18 ans et une « pandémimique » plus tard, nous remettons le couvert, mais cette fois les assiettes sont vides. Il est temps de traire le taureau aussi… Les conditions liées à l’achat immobilier par les non-Mauriciens s’assouplissent. Aujourd’hui, nous permettons l’achat de terres nues, de biens sur toutes terres si ce n’est pas au rez-de-chaussée et sans doute des appart-hôtels sur notre littoral (reste à clarifier), soit des terres les plus prisées de l’état. Cette fois c’est pour désendetter l’hôtellerie.
Pendant ce temps, sur les terres de ce même état, celles qui se trouvent à l’arrière de ces immeubles, du côté qu’on n’ose pas trop regarder, que ce même gouvernement minoritaire dans le cœur des citoyens ose expulser les enfants du sol par déploiement de forces intimidantes « pour permettre le progrès » selon le principal responsable.
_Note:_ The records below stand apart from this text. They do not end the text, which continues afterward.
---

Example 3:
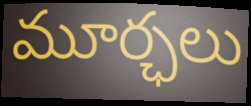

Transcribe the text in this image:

మూర్ఛలు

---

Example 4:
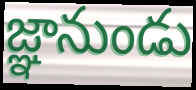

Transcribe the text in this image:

జ్ఞానుండు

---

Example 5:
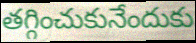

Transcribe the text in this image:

తగ్గించుకునేందుకు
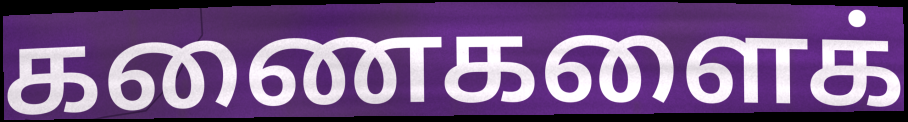
கணைகளைக்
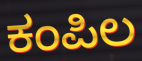
ಕಂಪಿಲ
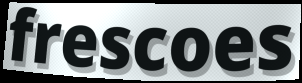
frescoes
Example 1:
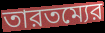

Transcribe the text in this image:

তারতম্যের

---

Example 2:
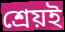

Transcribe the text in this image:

শ্রেয়ই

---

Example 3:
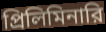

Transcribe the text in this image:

প্রিলিমিনারি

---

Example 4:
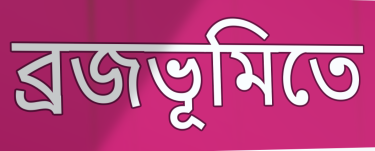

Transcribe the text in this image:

ব্রজভূমিতে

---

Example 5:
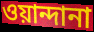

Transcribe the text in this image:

ওয়ান্দানা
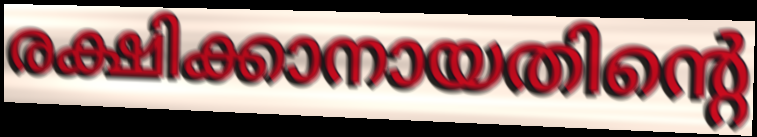
രക്ഷിക്കാനായതിന്റെ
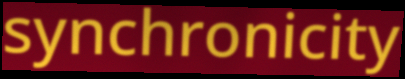
synchronicity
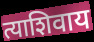
त्याशिवाय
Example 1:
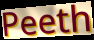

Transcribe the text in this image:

Peeth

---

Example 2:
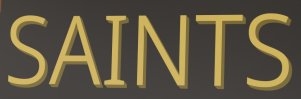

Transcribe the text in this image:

SAINTS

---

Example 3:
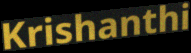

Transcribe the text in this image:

Krishanthi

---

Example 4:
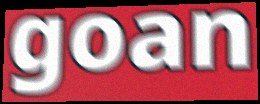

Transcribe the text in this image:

goan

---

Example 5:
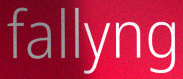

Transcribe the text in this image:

fallyng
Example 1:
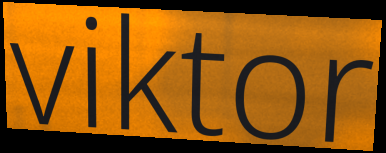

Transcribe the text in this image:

viktor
Aujourd’hui nous trayons le taureau et la vache avec un fusil sur la tempe et un couteau sous la gorge.
Ce budget ne permet pas l’épanouissement de nos richesses naturelles renouvelables et infinies. Ce grand exercice comptable dénué de toute créativité ne compte que sur ses comptes et pas sur la créativité des gens. Cet exercice montrant que très peu de solidarité compte sur la désolidarisation du peuple en creusant des écarts socio-économiques et des ghettos. Enfin, un exercice peu intelligent qui ne croit pas en l’intelligence du peuple, pas plus qu’en son sens inné de la débrouillardise, de sa gentillesse légendaire et l’ambiance du pays qui, eux-mêmes, dépendent directement du bien-être de sa population.
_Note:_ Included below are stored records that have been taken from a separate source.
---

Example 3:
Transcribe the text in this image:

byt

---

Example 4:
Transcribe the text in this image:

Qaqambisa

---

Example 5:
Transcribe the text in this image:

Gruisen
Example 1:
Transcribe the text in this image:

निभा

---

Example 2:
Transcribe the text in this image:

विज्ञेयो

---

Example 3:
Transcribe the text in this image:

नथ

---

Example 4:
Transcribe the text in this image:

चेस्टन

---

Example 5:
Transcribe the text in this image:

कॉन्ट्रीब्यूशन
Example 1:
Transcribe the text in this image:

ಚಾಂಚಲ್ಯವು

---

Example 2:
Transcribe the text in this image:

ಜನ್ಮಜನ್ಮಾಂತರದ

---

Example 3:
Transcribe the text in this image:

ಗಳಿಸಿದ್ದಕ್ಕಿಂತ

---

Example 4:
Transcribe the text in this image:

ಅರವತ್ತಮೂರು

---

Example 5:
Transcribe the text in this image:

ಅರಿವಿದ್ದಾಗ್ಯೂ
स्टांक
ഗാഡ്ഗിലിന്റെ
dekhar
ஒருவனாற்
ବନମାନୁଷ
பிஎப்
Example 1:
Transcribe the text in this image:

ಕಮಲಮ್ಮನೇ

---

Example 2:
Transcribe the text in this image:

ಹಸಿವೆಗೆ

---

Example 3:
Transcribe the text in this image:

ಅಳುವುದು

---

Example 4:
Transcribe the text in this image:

C’est sur ce même porte-à-faux qu’on base une relance du tourisme qui s’appuiera sur une île Covid-free alors que le monde a déjà mis derrière lui cette triste parenthèse de la manipulation de l’humain. On croit dur comme fer qu’on attirera le voyageur post-Covid en lui proposant de se poser dans une bulle aseptisée aux produits chimiques, démarche ressemblant étrangement à celle du confinement, qui consiste à miser sur la peur des gens.
C’est dans cette même logique qu’on pense que les étrangers se précipiteront vers un pays où le droit à la terre est régi par une politique partisane à peine voilée, un pays sous grande tension sociale, que ses dirigeants attisent pour trouver le prétexte à l’instauration de l’état d’urgence.